Rom e sinti, settemila minori nelle baraccopoli: l’infanzia negata nei campi
Riassunto
In Italia circa settemila minori vivono ancora nelle baraccopoli, contesti segnati da degrado, gravi rischi per la salute e un tasso di abbandono scolastico altissimo. L'Associazione 21 luglio, attraverso le parole del presidente Carlo Stasolla, denuncia il fallimento dei percorsi educativi all'interno dei campi e sollecita il Governo a varare un piano straordinario per il loro definitivo superamento entro cinque anni. Nonostante la riduzione degli insediamenti dal 2010 a oggi, aree come la provincia di Napoli restano critiche a causa delle infiltrazioni della criminalità organizzata che sfrutta il disagio sociale. Questa situazione evidenzia l'urgenza di interventi strutturali per garantire i diritti fondamentali dell'infanzia e sottrarre i giovani alla marginalità.

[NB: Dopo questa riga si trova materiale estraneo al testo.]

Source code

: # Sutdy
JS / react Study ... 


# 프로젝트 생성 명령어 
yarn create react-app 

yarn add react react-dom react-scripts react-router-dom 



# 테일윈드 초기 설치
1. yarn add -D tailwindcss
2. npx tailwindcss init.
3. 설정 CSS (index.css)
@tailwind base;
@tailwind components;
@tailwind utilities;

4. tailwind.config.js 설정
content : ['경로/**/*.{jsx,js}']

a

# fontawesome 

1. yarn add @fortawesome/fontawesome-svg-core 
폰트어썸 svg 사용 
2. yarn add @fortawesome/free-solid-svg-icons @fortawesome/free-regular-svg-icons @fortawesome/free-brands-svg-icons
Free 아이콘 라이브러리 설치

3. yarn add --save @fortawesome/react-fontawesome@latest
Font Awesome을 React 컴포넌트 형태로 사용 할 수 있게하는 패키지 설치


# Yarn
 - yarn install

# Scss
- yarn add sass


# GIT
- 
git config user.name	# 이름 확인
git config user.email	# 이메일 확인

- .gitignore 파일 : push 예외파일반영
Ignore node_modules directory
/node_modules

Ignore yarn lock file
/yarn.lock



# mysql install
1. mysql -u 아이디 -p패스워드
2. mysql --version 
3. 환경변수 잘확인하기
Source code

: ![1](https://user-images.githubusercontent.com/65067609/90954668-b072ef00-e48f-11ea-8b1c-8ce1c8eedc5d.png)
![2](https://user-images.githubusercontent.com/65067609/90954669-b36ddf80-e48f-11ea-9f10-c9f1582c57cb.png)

La Repubblica, 20 gennaio 2026
Rom e sinti, settemila minori nelle baraccopoli: l’infanzia negata nei campi. Dice l’Associazione 21 luglio: “Serve un piano straordinario del Governo per il superamento definitivo degli insediamenti in cinque anni”. Quello in via Carrafiello, a Giugliano in Campania, è il più grande campo rom d’Italia: con 545 persone, di cui la metà minori, è anche “il peggior luogo dove far nascere un bambino”. Parola del presidente dell’Associazione 21 luglio, Carlo Stasolla, che da decenni è impegnata in progetti strutturati per il superamento degli insediamenti che ospitano le comunità rom e sinti. La soluzione trovata negli anni 80. L’ultimo è stato istituito nel 2018, ad Afragola, e da sette anni è in corso il processo di chiusura dei ghetti abitativi monoetnici che, a partire dalla seconda metà degli anni Ottanta, sono sorti in Italia come soluzione adottata dalla metà delle amministrazioni regionali per gestire l’arrivo di comunità in fuga dai paesi dell’Est Europa.

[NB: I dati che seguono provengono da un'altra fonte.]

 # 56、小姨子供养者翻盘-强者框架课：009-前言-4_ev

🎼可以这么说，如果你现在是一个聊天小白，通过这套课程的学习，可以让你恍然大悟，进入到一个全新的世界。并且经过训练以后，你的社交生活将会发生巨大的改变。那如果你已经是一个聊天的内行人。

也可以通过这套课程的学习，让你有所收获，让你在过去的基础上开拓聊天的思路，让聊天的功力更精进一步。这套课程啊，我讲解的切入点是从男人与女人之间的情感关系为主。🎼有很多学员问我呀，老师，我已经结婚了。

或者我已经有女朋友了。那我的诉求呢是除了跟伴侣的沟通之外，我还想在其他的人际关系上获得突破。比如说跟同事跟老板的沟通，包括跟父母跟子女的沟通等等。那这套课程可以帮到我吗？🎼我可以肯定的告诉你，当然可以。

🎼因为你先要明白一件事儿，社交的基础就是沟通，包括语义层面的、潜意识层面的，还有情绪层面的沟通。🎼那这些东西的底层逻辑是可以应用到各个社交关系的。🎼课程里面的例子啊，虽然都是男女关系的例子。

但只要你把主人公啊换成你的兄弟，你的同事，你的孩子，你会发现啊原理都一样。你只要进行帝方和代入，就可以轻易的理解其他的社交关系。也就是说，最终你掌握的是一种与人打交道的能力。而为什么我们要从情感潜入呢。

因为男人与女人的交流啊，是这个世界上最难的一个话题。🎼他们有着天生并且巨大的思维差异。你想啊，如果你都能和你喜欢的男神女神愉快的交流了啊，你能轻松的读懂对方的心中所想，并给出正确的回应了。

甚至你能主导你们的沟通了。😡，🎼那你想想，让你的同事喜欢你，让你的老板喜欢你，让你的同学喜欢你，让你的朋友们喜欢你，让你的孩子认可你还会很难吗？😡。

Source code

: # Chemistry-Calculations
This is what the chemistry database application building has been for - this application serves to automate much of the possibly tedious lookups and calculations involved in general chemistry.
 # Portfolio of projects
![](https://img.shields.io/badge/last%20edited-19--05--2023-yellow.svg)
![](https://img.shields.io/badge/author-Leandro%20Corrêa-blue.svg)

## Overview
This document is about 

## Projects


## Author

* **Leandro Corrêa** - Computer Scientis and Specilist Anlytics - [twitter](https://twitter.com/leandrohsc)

Non è un posto per bambini. Dei 260 campi contati nel 2010, annus horribilis, oggi ne rimangono 98, di cui 18 verso la chiusura. Sono circa dodicimila gli abitanti rimasti nelle baraccopoli italiane, di cui settemila minorenni, Non è un posto per minori, il campo rom, in cui, spiega Stasolla, “si ferma al 20 per cento la percentuale di quelli che riescono ad arrivare alla terza media ed è altissimo il tasso delle possibilità di contrarre le ‘sindromi della povertà’, dal diabete alle dermatiti fino alle malattie cardiovascolari”.
Si muore di più in età precoce negli insediamenti destinati ai nomadi. L’ultimo caso risale a una settimana fa, nel campo di Sandrigo in Veneto, dove il cuore di Ambra ha smesso di battere qualche giorno prima del suo quarto mese di vita. “Malgrado gli sforzi di accompagnamento allo studio messi in campo dalle amministrazioni locali, finché si vive nei campi rom non si può avere successo scolastico: il campo rom è un buco nero, ogni processo educativo è destinato al fallimento se il minore vive in una baracca”, racconta Carlo Stasolla.
Verso il superamento. Uno spazio mentale, oltre che fisico, dal quale i giovani sono i primi a voler uscire. “Le nuove generazioni sono motivate a superare il perimetro dei campi, influenzate anche dai contenuti social e dai modelli positivi generati dai processi di superamento degli insediamenti”, aggiunge il presidente dell’associazione. Non solo. “Sono sempre più numerose le amministrazioni comunali favorevoli al superamento dei campi attrezzati: Roma, per esempio, prevede di eliminare tutti i cinque campi rimasti nel giro di tre anni”, dice Stasolla che, il 3 febbraio prossimo, sarà in Senato per un convegno sul tema. “Finora lasciato in mano alla volontà e alle forze delle amministrazioni locali, per superare definitivamente i campi rom è necessario un piano straordinario del Governo con il quale prevediamo di risolvere la questione entro cinque anni”, afferma il presidente dell’Associazione 21 luglio.
Terra di nessuno: tra degrado e criminalità. Tra gli ottanta villaggi formali difficili da chiudere, insistono quelli della Città metropolitana di Napoli: quattordici baraccopoli e tremila persone, oltre la metà bambini, tra scarsa igiene, precarietà di servizi e diritti infantili negati. “In quell’area, oltre che con le condizioni di estremo disagio, si devono fare i conti con la presenza della camorra che rema contro il superamento, per due motivi: le baraccopoli sono luoghi per reclutare forze da destinare alla microcriminalità e spazi dove scaricare rifiuti illeciti”, chiude Carlo Stasolla.